Short Proofs for Characterizations of Top Trading Cycles | b

Short Proofs for Characterizations of Top Trading Cycles

Nick Arnosti

2023/10/31

 

One of the most elegant matching algorthms out there is the Top Trading Cycles algorithm, introduced by Shapley and Scarf in their 1974 paper “On cores and indivisibility”, and attributed to David Gale. This algorithm finds the unique core allocation, and its outcome is therefore individually rational and pareto efficient. In addition, this algorithm makes truth-telling a dominant strategy for all individuals.

In fact, a striking 1994 paper by Ma (“Strategy-Proofness and the Strict Core in a Market with Indivisibilities”) shows that Top Trading Cycles is the only mechanism that is individually rational, pareto efficient, and truthful. More recently, Ozgun Ekici showed in “Pair-efficient Reallocation of Indivisible Objects” (EC 22) that this uniqueness result remains true if pareto efficiency is weakened to pair efficiency.

This post presents short proofs of these results. These proofs are not mine: they are largely copied from work of Jay Sethuraman (“An alternative proof of a characterization of the TTC mechanism”, Operations Research Letters 2016), and were re-organized and written by Felipe Simon, a PhD student at the University of Minnesota. My goal with this post is not to claim credit, but rather to share a clean proof of a fundamental result.

Model and Result

There is a set of agents \(\mathcal{N}\). Each agent \(i\in \mathcal{N}\) is initially endowed with an object \(o_i\); let \(\mathcal{O} = \{o_i\}\) be the set of all objects. Each agent \(i\) has a (complete and transitive) ranking of objects \(\succ_i\): \(o \succ_i o'\) means that agent \(i\) strictly prefers object \(o\) to object \(o'\), and \(o \succeq_i o'\) means that either \(o \succ_i o'\) or \(o = o'\).

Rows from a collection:
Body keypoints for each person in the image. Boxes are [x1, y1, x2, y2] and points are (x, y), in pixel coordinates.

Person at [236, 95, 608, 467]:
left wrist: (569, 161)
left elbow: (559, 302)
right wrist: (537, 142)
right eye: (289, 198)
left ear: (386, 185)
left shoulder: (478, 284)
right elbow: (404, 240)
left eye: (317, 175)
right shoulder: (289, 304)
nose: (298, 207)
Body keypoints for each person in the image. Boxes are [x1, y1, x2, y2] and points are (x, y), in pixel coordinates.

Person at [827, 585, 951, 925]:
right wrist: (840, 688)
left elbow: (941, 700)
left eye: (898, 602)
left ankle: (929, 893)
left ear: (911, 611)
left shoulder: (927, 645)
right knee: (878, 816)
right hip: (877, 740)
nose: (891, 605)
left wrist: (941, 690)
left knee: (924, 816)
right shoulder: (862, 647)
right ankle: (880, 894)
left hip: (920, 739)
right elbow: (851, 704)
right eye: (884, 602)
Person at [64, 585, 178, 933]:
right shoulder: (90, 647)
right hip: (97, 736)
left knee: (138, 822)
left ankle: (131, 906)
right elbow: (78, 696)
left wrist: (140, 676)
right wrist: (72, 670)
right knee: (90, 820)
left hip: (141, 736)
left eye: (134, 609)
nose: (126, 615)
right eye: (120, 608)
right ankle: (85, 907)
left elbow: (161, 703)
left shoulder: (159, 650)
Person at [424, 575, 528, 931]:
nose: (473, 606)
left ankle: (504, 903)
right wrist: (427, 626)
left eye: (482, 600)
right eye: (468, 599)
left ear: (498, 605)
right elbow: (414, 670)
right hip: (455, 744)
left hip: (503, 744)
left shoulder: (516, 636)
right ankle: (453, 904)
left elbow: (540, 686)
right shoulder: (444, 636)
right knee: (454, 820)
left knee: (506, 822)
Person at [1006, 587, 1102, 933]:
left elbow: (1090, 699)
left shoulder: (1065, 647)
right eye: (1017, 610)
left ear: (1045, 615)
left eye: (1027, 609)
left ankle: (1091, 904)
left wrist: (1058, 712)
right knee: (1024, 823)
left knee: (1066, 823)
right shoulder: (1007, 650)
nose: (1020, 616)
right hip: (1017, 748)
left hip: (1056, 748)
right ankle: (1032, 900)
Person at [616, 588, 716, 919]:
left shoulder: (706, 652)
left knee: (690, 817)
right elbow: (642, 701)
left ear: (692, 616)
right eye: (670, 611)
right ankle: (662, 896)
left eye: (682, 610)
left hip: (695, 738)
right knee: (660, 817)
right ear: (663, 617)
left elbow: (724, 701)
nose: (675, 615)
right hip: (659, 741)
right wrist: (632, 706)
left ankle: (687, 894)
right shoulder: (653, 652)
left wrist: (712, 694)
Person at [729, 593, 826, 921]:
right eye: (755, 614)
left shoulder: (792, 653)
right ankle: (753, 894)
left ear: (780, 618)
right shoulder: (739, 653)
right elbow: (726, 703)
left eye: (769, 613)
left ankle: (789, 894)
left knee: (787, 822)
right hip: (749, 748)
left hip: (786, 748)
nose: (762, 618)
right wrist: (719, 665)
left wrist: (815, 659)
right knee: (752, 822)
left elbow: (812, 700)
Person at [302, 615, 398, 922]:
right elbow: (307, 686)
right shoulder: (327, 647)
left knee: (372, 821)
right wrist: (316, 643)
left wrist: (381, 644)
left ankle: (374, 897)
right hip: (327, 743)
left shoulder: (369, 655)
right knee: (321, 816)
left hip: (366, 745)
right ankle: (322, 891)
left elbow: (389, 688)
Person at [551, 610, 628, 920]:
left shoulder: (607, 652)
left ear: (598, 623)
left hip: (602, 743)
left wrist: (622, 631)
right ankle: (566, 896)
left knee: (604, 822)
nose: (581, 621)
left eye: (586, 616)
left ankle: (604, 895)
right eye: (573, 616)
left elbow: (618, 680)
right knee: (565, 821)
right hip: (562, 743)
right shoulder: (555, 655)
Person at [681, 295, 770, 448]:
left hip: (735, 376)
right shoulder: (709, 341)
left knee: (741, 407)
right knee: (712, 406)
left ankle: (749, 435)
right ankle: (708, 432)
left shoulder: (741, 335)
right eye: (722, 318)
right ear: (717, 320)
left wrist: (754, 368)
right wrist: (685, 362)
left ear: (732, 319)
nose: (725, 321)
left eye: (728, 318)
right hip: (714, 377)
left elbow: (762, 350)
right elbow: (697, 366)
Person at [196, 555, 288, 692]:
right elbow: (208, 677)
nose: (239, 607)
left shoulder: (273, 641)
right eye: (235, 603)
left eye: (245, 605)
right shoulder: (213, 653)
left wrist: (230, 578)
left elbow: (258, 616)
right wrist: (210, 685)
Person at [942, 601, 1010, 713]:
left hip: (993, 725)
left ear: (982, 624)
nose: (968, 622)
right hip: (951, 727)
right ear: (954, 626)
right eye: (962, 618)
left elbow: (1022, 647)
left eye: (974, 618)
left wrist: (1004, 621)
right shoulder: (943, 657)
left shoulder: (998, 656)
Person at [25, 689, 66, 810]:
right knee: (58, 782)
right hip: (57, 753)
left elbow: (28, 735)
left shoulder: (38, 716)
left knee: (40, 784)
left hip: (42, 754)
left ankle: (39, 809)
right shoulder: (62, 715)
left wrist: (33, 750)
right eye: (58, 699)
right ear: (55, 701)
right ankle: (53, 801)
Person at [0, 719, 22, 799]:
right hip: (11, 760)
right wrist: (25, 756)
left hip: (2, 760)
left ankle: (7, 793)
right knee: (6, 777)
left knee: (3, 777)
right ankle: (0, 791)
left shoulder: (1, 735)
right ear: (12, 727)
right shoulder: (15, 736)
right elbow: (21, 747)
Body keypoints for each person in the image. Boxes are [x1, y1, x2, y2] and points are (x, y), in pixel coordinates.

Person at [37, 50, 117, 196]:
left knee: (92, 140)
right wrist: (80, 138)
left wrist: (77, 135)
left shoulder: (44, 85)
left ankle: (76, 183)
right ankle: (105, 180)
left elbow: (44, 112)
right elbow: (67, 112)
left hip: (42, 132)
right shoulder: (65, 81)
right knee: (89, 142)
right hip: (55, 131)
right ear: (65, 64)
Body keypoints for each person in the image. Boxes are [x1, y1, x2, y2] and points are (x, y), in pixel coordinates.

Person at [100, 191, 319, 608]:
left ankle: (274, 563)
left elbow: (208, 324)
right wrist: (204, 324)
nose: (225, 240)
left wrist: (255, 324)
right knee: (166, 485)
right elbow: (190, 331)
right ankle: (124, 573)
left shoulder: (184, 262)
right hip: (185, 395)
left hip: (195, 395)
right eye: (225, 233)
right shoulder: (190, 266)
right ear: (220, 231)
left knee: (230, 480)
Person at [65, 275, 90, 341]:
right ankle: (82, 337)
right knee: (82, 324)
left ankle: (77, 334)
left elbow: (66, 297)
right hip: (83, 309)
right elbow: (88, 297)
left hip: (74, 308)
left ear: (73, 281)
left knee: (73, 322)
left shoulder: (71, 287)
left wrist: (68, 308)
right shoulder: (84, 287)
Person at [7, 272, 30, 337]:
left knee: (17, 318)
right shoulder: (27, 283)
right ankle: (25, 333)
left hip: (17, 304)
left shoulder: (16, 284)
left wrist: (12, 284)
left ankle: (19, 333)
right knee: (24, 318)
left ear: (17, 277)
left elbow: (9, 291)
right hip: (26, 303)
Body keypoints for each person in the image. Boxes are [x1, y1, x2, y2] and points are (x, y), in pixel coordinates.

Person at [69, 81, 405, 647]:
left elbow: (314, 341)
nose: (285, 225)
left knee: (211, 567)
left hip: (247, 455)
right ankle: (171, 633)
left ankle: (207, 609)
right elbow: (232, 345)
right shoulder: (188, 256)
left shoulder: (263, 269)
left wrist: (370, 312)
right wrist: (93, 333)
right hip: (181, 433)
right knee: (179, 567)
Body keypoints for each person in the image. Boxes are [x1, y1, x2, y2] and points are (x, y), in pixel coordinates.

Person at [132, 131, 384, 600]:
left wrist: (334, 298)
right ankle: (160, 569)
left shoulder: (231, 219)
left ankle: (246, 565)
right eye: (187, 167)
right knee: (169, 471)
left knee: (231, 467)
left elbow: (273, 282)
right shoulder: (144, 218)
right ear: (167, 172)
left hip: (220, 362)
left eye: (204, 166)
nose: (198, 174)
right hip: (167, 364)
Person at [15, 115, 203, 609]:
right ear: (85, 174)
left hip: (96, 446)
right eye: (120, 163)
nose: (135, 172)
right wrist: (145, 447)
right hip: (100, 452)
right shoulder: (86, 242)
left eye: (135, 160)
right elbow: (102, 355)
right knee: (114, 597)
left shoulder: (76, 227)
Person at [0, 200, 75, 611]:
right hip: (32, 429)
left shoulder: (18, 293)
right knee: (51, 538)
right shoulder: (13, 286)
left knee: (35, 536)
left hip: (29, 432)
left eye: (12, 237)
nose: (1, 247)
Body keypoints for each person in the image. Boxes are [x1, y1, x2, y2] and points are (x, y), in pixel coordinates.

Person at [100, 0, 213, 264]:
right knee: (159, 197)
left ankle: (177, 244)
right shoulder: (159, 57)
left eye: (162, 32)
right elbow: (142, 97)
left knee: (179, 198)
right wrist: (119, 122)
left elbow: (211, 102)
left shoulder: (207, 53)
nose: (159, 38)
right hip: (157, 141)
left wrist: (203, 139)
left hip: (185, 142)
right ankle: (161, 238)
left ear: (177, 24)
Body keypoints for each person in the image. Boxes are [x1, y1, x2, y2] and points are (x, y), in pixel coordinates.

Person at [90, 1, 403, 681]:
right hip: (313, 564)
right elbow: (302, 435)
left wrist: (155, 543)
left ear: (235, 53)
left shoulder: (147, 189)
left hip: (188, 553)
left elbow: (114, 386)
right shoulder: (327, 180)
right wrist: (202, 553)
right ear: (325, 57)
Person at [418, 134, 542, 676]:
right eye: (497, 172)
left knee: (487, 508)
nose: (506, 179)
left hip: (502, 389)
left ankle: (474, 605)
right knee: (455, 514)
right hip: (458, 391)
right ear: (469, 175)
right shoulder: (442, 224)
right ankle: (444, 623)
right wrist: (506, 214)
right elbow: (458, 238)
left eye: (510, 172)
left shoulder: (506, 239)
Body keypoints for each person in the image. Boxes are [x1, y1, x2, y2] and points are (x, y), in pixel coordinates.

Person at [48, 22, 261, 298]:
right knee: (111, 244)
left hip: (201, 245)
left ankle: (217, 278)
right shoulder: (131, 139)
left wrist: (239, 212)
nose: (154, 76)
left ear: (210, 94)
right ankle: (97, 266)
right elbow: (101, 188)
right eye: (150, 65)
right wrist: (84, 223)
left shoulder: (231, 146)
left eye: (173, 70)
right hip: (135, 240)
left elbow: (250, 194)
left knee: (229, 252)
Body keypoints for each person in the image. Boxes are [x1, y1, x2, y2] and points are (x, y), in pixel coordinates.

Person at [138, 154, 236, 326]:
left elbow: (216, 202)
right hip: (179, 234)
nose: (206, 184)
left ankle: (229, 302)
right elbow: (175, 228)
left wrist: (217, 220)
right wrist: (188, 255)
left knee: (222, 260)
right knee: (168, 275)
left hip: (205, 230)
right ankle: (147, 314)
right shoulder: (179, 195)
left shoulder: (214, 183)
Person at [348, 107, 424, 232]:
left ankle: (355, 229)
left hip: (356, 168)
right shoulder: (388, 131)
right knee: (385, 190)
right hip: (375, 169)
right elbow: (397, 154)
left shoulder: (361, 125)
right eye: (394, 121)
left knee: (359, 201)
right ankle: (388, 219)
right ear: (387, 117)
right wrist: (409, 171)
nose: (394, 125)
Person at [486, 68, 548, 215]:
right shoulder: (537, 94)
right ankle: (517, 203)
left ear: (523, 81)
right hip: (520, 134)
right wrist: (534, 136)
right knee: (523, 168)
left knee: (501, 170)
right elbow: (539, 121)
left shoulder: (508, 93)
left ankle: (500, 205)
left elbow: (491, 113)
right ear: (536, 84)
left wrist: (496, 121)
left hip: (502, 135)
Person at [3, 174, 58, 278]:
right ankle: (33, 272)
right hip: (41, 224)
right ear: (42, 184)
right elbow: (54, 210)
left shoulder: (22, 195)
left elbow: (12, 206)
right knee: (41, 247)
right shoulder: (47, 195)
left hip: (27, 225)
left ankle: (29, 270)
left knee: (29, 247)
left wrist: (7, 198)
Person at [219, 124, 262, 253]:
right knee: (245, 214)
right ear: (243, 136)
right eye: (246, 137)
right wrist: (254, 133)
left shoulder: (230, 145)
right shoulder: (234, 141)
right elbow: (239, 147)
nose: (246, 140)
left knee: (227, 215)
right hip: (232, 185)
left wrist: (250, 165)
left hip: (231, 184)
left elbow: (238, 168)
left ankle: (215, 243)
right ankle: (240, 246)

Required action:
Reproduce the part of the Top Trading Cycles post that starts with "Model and Result" and goes on through "o'\) or \(o = o'\).".

Task answer:
Model and Result

There is a set of agents \(\mathcal{N}\). Each agent \(i\in \mathcal{N}\) is initially endowed with an object \(o_i\); let \(\mathcal{O} = \{o_i\}\) be the set of all objects. Each agent \(i\) has a (complete and transitive) ranking of objects \(\succ_i\): \(o \succ_i o'\) means that agent \(i\) strictly prefers object \(o\) to object \(o'\), and \(o \succeq_i o'\) means that either \(o \succ_i o'\) or \(o = o'\).